En fin, mi viaje a París nos daría tiempo para enfriar las cosas y dinero para salir de apuros. Diana siempre me había salvado y esta vez no sería la excepción. Por la noche, soñé conmigo mismo. Tenía ochenta años y era un escritor rico y famoso, pero sufría del mal de Parkinson y había contratado a un chico para escribir mis memorias. Después de un año trabajando, el chico había escrito un tratado sobre política peruana. Mi nombre sólo aparecía en un capítulo: «Cómo perdí a la última persona que me amó en mi vida». Después el chico se convertía en Paula y me estrangulaba con sus propias manos. Desperté sudando con el timbre del teléfono. No sabía si me lo estaba imaginando o el teléfono sonaba como si fuese a explotar, como apremiándome a contestar. Una vez más, era Mankiewitz, la única persona que me llamaba:

– Olvidalo. Esta semana tampoco venís.

– Ya he comprado otros pasajes.

– Sí, bueno, decíselo al cáncer. Él también compró pasajes ya para Diana.

– Mankiewitz, por favor…

– Por cierto, está muy bien el libro. Podría ser un best seller de aeropuerto eso.

– ¿Se lo has leído a ella?

– Todavía no tiene suficiente consciencia. Pero escúchame. Me ha dicho algo interesante. Dice que tenés un contrato de confidencialidad firmado. Que no podés publicarlo.

– Qué estupidez. Ella quiere que se publique.

– Sí, ella está preocupada porque quiere que se publique. Pero con ese contrato de por medio, te puede caer una denuncia…

– ¿De qué estás hablando?

– A ver si me explico. Yo quiero que el libro se publique. Ella quiere que se publique. Pero hay que ver cuál es la situación legal de ese libro, ¿me entendés?

– No.

– Yo voy a tratar de ayudarte con este tema, vos quedate tranquilo. Y considerá la posibilidad de pasar un porcentaje de los derechos a mi fundación contra el cáncer. Eso sería lo correcto.

– ¿Por qué?

– Esos son los deseos de Diana.
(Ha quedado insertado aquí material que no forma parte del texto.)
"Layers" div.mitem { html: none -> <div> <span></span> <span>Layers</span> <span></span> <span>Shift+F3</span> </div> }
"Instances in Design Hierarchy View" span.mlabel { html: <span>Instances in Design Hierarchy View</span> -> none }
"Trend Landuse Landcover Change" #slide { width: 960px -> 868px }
Me ha donado en herencia veinte millones de dólares. Y creo que también va a querer que un porcentaje de sus memorias vaya a la fundación, y que en ellas se mencione el trabajo que hacemos aquí. Podríamos conversar al respecto…

– Conversaremos con Diana.

– Diana no está en condiciones de conversar. Yo le hablaré de esto cuando la vea bien, junto con el tema de tu factura. Todo está en mis manos.

– Voy este fin de semana.

– No podés…

– Voy este fin de semana, Mankiewitz. Ya hablaremos.

Colgué. Necesitaba orden y concentración. ¿Qué estaba tratando de hacer Mankiewitz? ¿Embolsicarse un porcentaje? ¿O chantajearme directamente? Sólo él podía hablar con Diana, sólo él la veía todos los días. ¿Se aprovecharía de eso en esos momentos? No se lo permitiría. Viajaría a París a hablar con él y ver a Diana en cualquier caso.

No podría quedarme en su casa, claro. Necesitaba un lugar para pasar un par de noches, sólo eso, un par de noches mientras arreglaba las cosas con Mankiewitz y Diana, los tres reunidos con mi factura y mi libro. No podía posponerlo más, cada minuto valía oro. Llamé a Mariela.

– Hola, linda.

– ¿Quién eres? No me digas que eres el cabrón que un día dejó de visitarme y nunca más llamó por teléfono siquiera…

– Mariela, no te pongas así… Mi vida se complicó un poco.

– Ni una llamada.

– Ya, es que…

– ¿Cuántas veces has estado en París? ¿Cuántas?

– Unas ocho o doce, no sé.

– Qué cabrón. ¿Qué pasa? ¿Te aburrías conmigo?

– ¿Qué dices, Mariela? Si eres simpatiquísima…

– Ja, ja.

– Recuerda cómo nos hemos reído siempre juntos. Siempre la hemos pasado bien… Si no te vi más fue porque no pude, de verdad…

– ¿Y entonces ahora qué quieres?

– Es… un poco largo de explicar, pero… Si quieres que nos veamos, podemos hacerlo este fin de semana. Ya te contaré. ¿Me puedo quedar en tu casa?

– No sé.

– Mariela, por favor, no me hagas esto. Necesito quedarme contigo y hablaremos de lo que quieras, ¿ok? No me falles. Será sólo un fin de semana.